In the step (c), a user interface with a function of streaming and playing acoustic information collected for specific parts of the used car and pre-stored standard car acoustic information for each car model is displayed on the AI performance checklist.


In the step (c), the visualization processed graphics are spectrograms that show changes in time, frequency, and amplitude of the acoustic signal in terms of concentration or color difference. The spectrograms for each of a normal performance state and a deteriorated performance state of the used car are generated and displayed on the AI performance checklist.


According to another aspect of the present invention, a used car AI performance inspection system based on acoustic data analysis is provided.
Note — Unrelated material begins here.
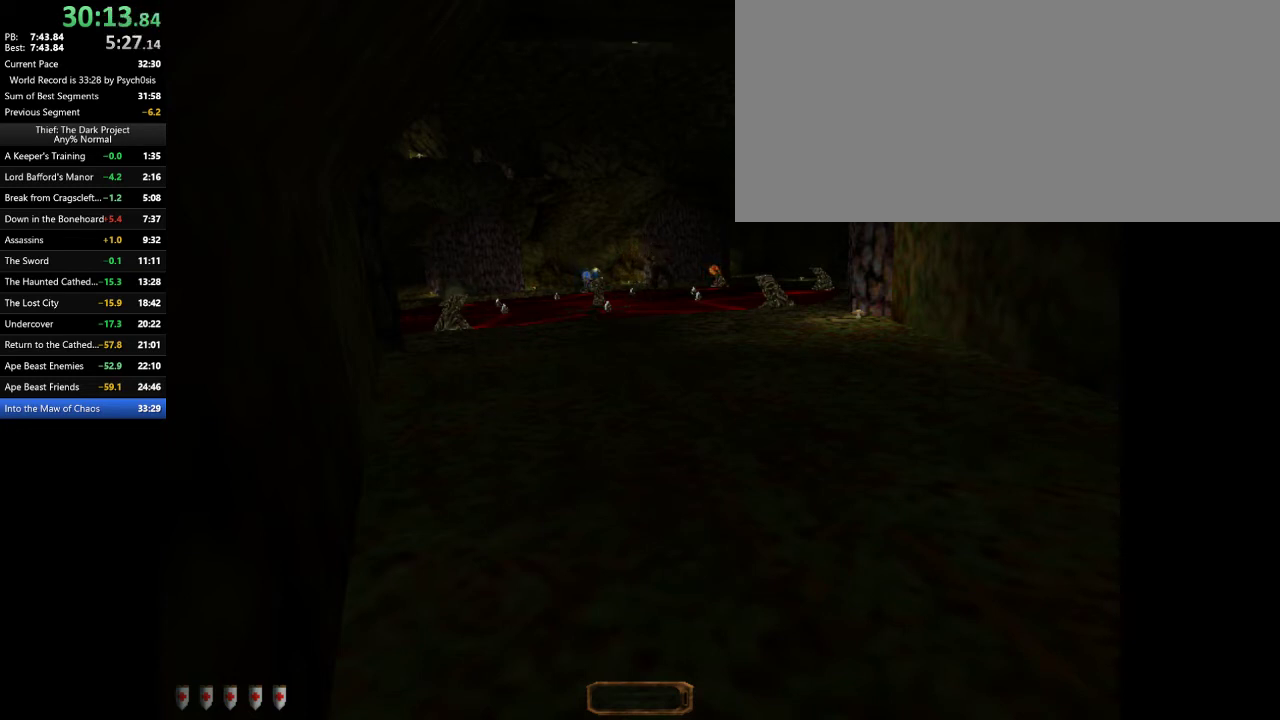
{"keys": ["e"], "mouse": [], "events": []}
The system comprises; a performance checklist generation module that searches car model details, collects unstructured data including sounds generated from mechanical or electronic devices of the used car using an acoustic sensor, diagnoses the collected unstructured data through computer analysis to perform an AI performance inspection, and generates an AI performance checklist by reflecting the AI performance inspection results; and an unstructured data transmission unit providing the AI performance checklist generated by the performance checklist generation module to a customer.
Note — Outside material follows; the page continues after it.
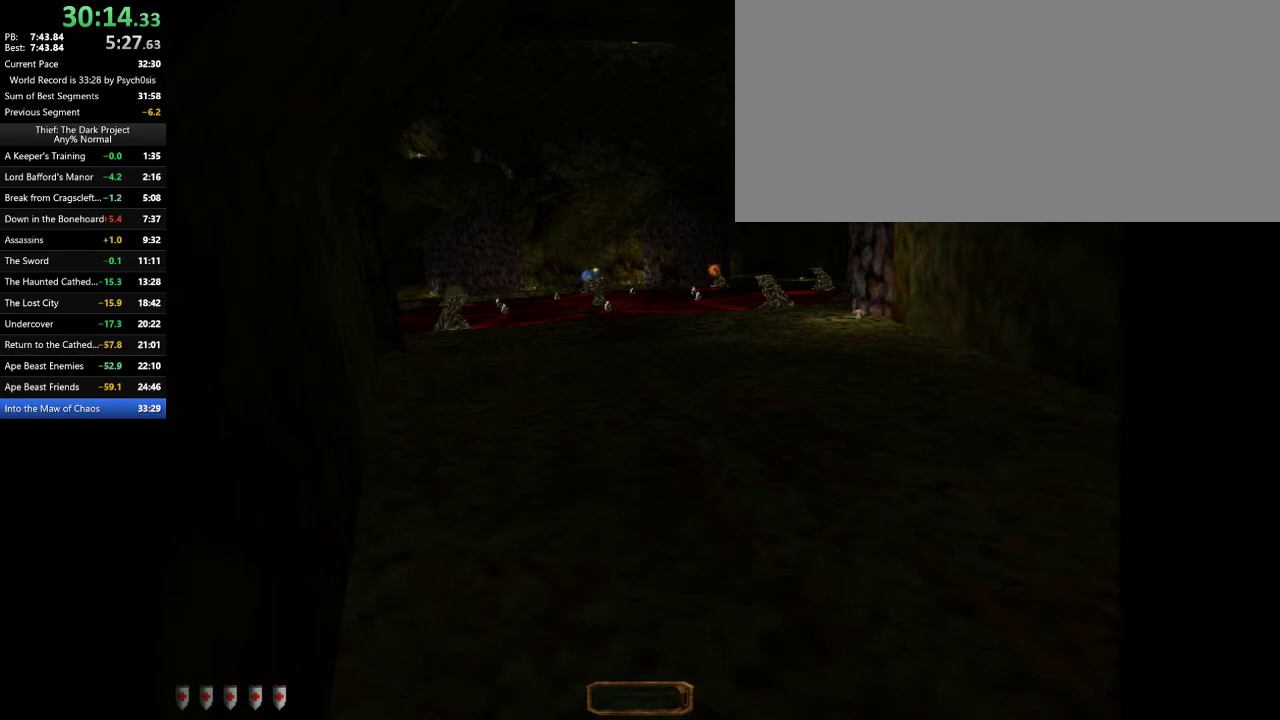
{"keys": ["e"], "mouse": [], "events": []}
The performance checklist generation module comprises a car model information inquiry unit that searches the car model information; an acoustic signal acquisition unit that collects acoustic signals generated from mechanical or electronic devices of the used car; an acoustic information pre-processing unit that digitizes the collected acoustic signals to generate acoustic data; a car model information DB that stores an acoustic data of a standard car; a car model information mapping unit that maps the acoustic data with the car model information DB to detect abnormal signs of the car; an acoustic data analyzer that analyzes the acoustic data to score characteristics and states of the car; and a performance information report processing unit that generates an abnormality report when an abnormality is found in the acoustic data and generates a normal report when there is no abnormality and reflects them in the AI performance inspection results.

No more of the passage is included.